### SUPPLIED PASSAGE
[Start of Attachment]
Communication Theory of Secrecy Systems
- Author: Claude E. Shannon
- Language: English
- Subject: Cryptography
- Publication date: 1949
- Publication place: United States

= Communication Theory of Secrecy Systems =

1949 paper by Claude Shannon

"Communication Theory of Secrecy Systems" is a paper published in 1949 by Claude Shannon discussing cryptography from the viewpoint of information theory. It is one of the foundational treatments (arguably the foundational treatment) of modern cryptography. His work has been described as a "turning point, and marked the closure of classical cryptography and the beginning of modern cryptography." It has also been described as turning cryptography from an "art to a science". It is also a proof that all theoretically unbreakable ciphers must have the same requirements as the one-time pad.
[End of Attachment]
### DATA PROVIDED
[Start of Attachment]
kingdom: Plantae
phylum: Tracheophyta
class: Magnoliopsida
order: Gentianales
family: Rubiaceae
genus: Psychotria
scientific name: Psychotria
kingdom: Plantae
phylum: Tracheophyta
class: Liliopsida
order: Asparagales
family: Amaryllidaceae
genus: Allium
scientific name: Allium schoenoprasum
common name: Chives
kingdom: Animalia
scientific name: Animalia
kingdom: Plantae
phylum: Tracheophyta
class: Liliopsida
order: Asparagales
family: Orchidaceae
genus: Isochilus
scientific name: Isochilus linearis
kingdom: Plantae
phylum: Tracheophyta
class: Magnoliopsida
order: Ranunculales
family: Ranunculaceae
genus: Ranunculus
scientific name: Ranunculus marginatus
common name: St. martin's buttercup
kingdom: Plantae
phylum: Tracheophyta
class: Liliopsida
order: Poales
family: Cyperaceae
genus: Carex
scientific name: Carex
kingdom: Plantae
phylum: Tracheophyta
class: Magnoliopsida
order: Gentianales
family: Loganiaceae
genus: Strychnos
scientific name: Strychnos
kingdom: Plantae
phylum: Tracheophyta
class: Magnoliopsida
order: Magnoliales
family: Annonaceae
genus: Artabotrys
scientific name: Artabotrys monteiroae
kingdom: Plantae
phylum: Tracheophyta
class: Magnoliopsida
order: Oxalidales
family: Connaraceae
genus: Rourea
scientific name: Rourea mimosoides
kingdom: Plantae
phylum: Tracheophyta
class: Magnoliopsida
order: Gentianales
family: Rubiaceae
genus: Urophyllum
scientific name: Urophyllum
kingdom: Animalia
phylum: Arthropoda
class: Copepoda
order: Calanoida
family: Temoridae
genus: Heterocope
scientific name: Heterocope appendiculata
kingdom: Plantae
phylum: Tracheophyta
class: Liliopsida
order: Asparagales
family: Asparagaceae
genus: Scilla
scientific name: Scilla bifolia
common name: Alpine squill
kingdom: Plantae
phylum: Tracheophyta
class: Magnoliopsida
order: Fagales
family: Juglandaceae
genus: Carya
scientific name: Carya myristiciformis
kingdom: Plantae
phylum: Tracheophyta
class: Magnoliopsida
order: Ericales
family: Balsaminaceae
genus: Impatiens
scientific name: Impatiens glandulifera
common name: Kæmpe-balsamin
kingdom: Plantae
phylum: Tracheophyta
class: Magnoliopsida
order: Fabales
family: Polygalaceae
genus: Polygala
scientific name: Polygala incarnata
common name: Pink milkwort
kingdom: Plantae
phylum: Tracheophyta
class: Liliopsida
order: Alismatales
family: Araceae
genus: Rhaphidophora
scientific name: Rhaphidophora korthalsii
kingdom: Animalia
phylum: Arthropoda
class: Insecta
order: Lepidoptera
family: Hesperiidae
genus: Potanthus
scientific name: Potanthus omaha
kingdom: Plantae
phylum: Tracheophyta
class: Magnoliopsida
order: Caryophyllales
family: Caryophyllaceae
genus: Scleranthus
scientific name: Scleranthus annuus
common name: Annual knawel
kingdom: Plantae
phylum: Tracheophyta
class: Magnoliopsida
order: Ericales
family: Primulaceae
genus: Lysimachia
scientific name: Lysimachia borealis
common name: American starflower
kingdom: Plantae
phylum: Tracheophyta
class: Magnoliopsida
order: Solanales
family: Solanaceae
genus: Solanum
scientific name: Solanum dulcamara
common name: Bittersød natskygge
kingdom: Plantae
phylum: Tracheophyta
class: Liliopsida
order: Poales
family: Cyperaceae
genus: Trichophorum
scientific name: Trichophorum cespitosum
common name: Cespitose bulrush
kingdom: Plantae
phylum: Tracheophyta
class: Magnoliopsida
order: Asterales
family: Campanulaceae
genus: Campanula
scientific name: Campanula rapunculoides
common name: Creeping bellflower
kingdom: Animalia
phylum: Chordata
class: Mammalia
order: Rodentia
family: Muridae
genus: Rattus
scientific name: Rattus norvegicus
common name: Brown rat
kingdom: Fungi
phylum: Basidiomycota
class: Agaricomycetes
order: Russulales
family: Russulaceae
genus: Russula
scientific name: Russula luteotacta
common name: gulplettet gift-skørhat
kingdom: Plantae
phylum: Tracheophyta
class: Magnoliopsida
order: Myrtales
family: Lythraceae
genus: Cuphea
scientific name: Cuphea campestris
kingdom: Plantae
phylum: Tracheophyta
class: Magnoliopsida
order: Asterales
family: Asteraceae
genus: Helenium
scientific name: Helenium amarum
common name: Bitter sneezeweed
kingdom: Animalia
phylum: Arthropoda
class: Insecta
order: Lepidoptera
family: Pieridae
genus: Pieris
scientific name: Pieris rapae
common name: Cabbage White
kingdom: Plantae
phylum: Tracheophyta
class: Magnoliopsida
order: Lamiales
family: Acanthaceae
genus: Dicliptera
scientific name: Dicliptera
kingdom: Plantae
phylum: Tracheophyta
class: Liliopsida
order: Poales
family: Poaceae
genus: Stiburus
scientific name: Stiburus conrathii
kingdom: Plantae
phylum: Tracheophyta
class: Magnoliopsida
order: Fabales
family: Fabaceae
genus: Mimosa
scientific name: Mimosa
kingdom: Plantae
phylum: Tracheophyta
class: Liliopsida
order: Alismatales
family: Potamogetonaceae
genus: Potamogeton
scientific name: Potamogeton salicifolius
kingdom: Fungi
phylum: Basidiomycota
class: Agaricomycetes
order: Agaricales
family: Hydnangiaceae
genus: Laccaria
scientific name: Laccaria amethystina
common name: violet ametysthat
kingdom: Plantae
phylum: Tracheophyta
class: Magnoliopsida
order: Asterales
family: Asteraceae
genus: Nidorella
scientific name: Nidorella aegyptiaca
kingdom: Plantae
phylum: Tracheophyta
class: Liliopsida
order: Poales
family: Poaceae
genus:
[End of Attachment]
### PROBLEMS TO SOLVE
• 1. Decide whether each statement agrees with the passage about Shannon's 1949 paper: (a) the paper was published in 1949; (b) the paper treats cryptography from the viewpoint of game theory; (c) all theoretically unbreakable ciphers must have the same requirements as the one-time pad. Answer yes or no for each, quoting the words of the passage that decide it.
• 2. Continue the passage about Shannon's 1949 paper, starting after its last sentence.

### PER-TASK ANSWERS
• 1.
(a) Yes: "a paper published in 1949 by Claude Shannon"
(b) No: "discussing cryptography from the viewpoint of information theory"
(c) Yes: "all theoretically unbreakable ciphers must have the same requirements as the one-time pad"

• 2.
The paper serves as the foundation of secret-key cryptography, including the work of Horst Feistel, the Data Encryption Standard (DES), Advanced Encryption Standard (AES), and more. In the paper, Shannon defined unicity distance, and the principles of confusion and diffusion, which are key to a secure cipher.

Shannon published an earlier version of this research in the formerly classified report A Mathematical Theory of Cryptography, Memorandum MM 45-110-02, Sept. 1, 1945, Bell Laboratories. This report also precedes the publication of his "A Mathematical Theory of Communication", which appeared in 1948.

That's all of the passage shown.